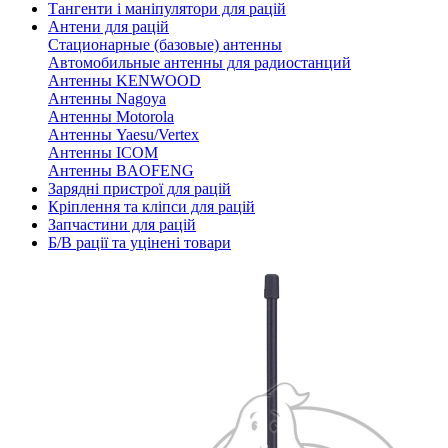
Тангенти і маніпулятори для рацій
Антени для рацій
Стационарные (базовые) антенны
Автомобильные антенны для радиостанций
Антенны KENWOOD
Антенны Nagoya
Антенны Motorola
Антенны Yaesu/Vertex
Антенны ICOM
Антенны BAOFENG
Зарядні пристрої для рацій
Кріплення та кліпси для рацій
Запчастини для рацій
Б/В рації та уцінені товари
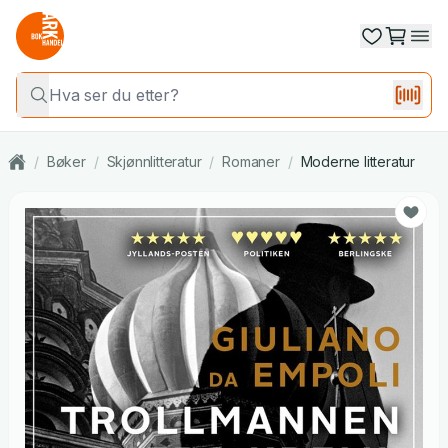
/
Bøker
/
Skjønnlitteratur
/
Romaner
/
Moderne litteratur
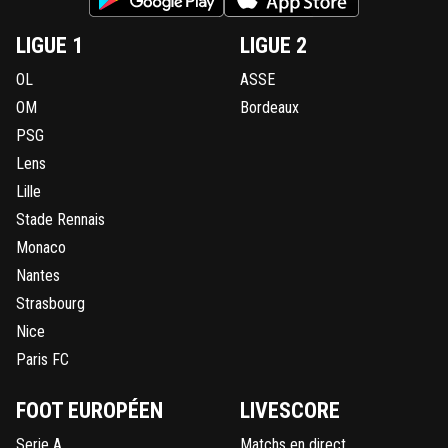
LIGUE 1
LIGUE 2
OL
ASSE
OM
Bordeaux
PSG
Lens
Lille
Stade Rennais
Monaco
Nantes
Strasbourg
Nice
Paris FC
FOOT EUROPÉEN
LIVESCORE
Serie A
Matchs en direct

● ● ● ●

> What you have to do: Word for word, retype the lines in the entries above that run from the one with "Антенны BAOFENG" through the one with "Stade Rennais". Both ends count; pictures do not.

> Your response:
Антенны BAOFENG
Зарядні пристрої для рацій
Кріплення та кліпси для рацій
Запчастини для рацій
Б/В рації та уцінені товари
/
Bøker
/
Skjønnlitteratur
/
Romaner
/
Moderne litteratur
LIGUE 1
LIGUE 2
OL
ASSE
OM
Bordeaux
PSG
Lens
Lille
Stade Rennais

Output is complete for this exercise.